How to complete this task.
Without reproducing any picture, copy the records word for word.
[Provided records — start]
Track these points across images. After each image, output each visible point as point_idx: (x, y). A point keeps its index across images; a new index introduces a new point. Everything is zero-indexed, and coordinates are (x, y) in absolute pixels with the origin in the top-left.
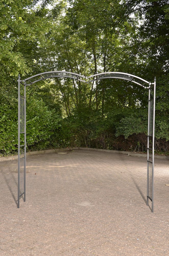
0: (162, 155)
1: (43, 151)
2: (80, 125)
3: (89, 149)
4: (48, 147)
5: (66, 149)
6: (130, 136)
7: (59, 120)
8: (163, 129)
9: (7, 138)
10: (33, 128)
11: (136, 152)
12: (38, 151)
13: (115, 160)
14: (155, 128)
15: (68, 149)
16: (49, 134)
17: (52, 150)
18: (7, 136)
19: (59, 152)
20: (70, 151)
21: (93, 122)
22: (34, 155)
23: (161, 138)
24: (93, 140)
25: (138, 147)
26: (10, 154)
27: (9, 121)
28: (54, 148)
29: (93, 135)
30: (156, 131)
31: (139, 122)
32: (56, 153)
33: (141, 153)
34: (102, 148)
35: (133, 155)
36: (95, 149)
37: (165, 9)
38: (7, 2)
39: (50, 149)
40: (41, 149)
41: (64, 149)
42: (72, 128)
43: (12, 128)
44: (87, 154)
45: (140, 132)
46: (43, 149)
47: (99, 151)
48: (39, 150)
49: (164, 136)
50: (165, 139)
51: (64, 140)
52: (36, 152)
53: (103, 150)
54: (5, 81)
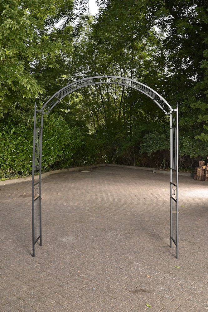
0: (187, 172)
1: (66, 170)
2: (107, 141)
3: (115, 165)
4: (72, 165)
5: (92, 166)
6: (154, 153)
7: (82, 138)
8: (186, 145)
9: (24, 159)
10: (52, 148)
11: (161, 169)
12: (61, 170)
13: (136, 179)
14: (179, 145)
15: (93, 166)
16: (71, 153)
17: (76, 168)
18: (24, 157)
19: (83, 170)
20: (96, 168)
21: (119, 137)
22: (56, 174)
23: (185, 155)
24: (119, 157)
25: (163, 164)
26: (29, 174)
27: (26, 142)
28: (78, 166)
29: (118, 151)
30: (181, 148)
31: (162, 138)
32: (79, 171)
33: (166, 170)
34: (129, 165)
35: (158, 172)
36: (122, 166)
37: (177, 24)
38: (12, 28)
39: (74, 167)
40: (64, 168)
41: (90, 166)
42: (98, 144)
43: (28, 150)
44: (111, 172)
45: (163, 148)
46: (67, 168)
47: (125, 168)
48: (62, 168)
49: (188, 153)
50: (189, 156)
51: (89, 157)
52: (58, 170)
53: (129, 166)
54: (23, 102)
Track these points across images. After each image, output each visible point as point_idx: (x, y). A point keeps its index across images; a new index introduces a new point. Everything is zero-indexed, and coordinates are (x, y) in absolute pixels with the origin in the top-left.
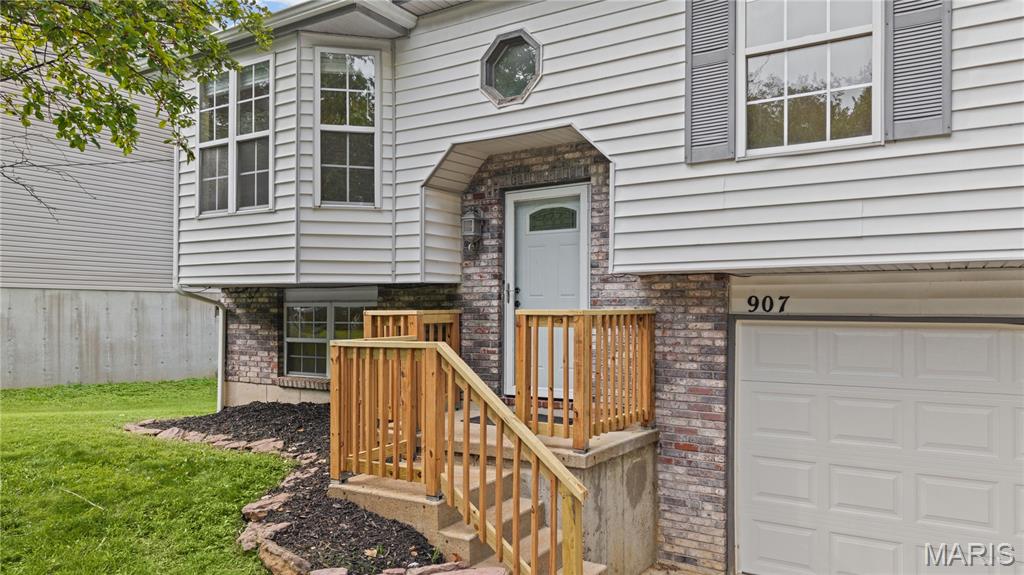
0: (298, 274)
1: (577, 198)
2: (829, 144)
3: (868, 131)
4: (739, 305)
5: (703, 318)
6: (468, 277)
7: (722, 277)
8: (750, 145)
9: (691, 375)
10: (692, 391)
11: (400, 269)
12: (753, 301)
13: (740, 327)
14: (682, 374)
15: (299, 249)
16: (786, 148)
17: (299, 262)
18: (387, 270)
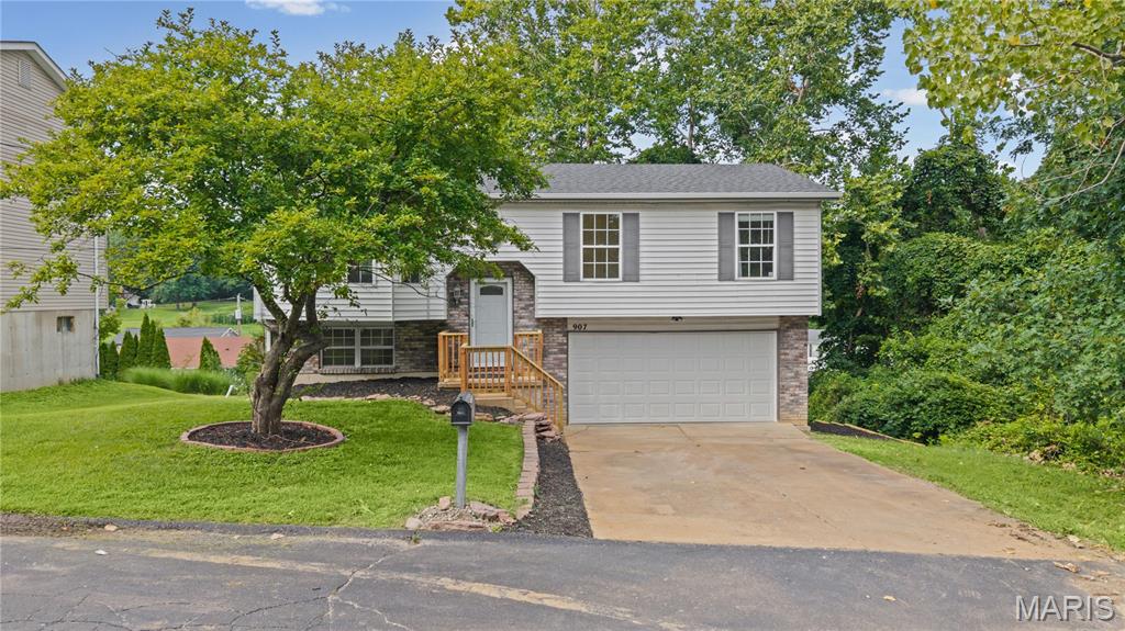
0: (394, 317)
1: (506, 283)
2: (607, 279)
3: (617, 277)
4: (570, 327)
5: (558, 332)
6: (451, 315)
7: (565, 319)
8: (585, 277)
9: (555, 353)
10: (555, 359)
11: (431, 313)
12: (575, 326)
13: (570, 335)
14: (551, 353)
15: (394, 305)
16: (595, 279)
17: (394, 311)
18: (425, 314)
[Provided records — finish]
Problem solution.
Track these points across images. After each image, output each visible point as point_idx: (x, y). A point keeps its index across images; a new index introduces a new point. Everything is zero-indexed, and coordinates are (x, y) in absolute pixels with the origin in the top-left.
0: (162, 155)
1: (43, 151)
2: (80, 125)
3: (89, 149)
4: (48, 147)
5: (66, 149)
6: (130, 136)
7: (59, 120)
8: (163, 129)
9: (7, 138)
10: (33, 128)
11: (136, 152)
12: (38, 151)
13: (115, 160)
14: (155, 128)
15: (68, 149)
16: (49, 134)
17: (52, 150)
18: (7, 136)
19: (59, 152)
20: (70, 151)
21: (93, 122)
22: (34, 155)
23: (161, 138)
24: (93, 140)
25: (138, 147)
26: (10, 154)
27: (9, 121)
28: (54, 148)
29: (93, 135)
30: (156, 131)
31: (139, 122)
32: (56, 153)
33: (141, 153)
34: (102, 148)
35: (133, 155)
36: (95, 149)
37: (165, 9)
38: (7, 2)
39: (50, 149)
40: (41, 149)
41: (64, 149)
42: (72, 128)
43: (12, 128)
44: (87, 154)
45: (140, 132)
46: (43, 149)
47: (99, 151)
48: (39, 150)
49: (164, 136)
50: (165, 139)
51: (64, 140)
52: (36, 152)
53: (103, 150)
54: (5, 81)
0: (187, 172)
1: (66, 170)
2: (107, 141)
3: (115, 165)
4: (72, 165)
5: (92, 166)
6: (154, 153)
7: (82, 138)
8: (186, 145)
9: (24, 159)
10: (52, 148)
11: (161, 169)
12: (61, 170)
13: (136, 179)
14: (179, 145)
15: (93, 166)
16: (71, 153)
17: (76, 168)
18: (24, 157)
19: (83, 170)
20: (96, 168)
21: (119, 137)
22: (56, 174)
23: (185, 155)
24: (119, 157)
25: (163, 164)
26: (29, 174)
27: (26, 142)
28: (78, 166)
29: (118, 151)
30: (181, 148)
31: (162, 138)
32: (79, 171)
33: (166, 170)
34: (129, 165)
35: (158, 172)
36: (122, 166)
37: (177, 24)
38: (12, 28)
39: (74, 167)
40: (64, 168)
41: (90, 166)
42: (98, 144)
43: (28, 150)
44: (111, 172)
45: (163, 148)
46: (67, 168)
47: (125, 168)
48: (62, 168)
49: (188, 153)
50: (189, 156)
51: (89, 157)
52: (58, 170)
53: (129, 166)
54: (23, 102)
Track these points across images. After each image, output each visible point as point_idx: (x, y). A point keeps its index across images; a new index introduces a new point. Everything is zero-indexed, and coordinates are (x, y) in absolute pixels with the origin in the top-left.
0: (298, 274)
1: (577, 198)
2: (829, 144)
3: (868, 131)
4: (739, 305)
5: (703, 318)
6: (468, 277)
7: (722, 277)
8: (750, 145)
9: (691, 375)
10: (692, 391)
11: (400, 269)
12: (753, 301)
13: (740, 327)
14: (682, 374)
15: (299, 249)
16: (786, 148)
17: (299, 262)
18: (387, 270)
0: (394, 317)
1: (506, 283)
2: (607, 279)
3: (617, 277)
4: (570, 327)
5: (558, 332)
6: (451, 315)
7: (565, 319)
8: (585, 277)
9: (555, 353)
10: (555, 359)
11: (431, 313)
12: (575, 326)
13: (570, 335)
14: (551, 353)
15: (394, 305)
16: (595, 279)
17: (394, 311)
18: (425, 314)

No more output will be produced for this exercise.